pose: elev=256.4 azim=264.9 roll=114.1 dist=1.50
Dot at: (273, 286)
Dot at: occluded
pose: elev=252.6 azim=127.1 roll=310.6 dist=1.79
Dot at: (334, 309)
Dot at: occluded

************

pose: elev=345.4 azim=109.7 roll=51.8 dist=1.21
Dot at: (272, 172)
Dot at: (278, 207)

************

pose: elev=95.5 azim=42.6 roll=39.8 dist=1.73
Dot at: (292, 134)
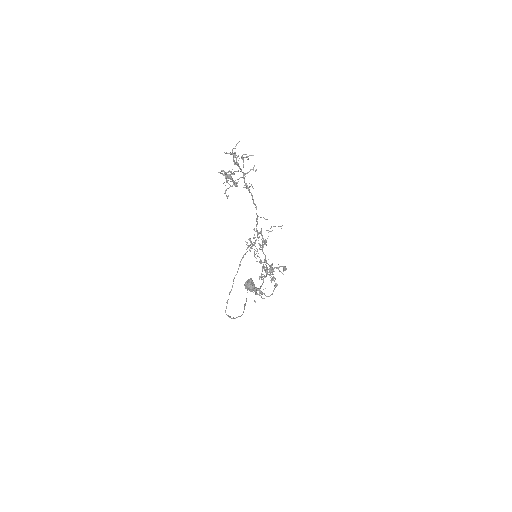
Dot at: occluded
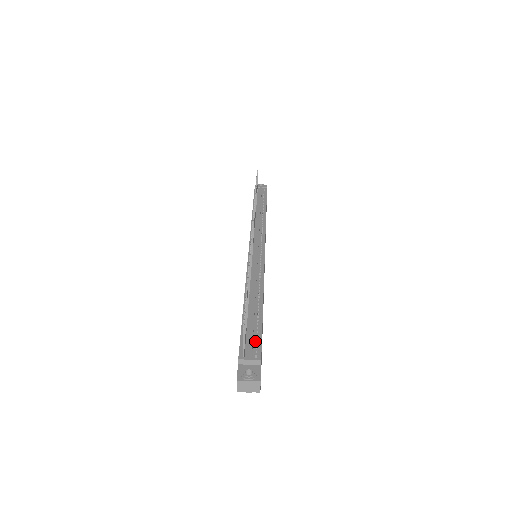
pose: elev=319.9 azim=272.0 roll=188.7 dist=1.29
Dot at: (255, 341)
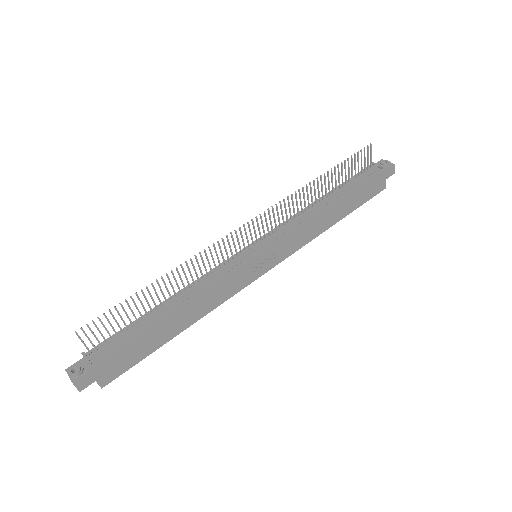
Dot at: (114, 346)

************

Aim:
Turn the records from the line with "pose: elev=319.9 azim=272.0" up to and including the line with "Dot at: (114, 346)" into a numbered list, skipping blank lines. Leave the pictures out of the answer.

Task solution:
1. pose: elev=319.9 azim=272.0 roll=188.7 dist=1.29
2. Dot at: (255, 341)
3. Dot at: (114, 346)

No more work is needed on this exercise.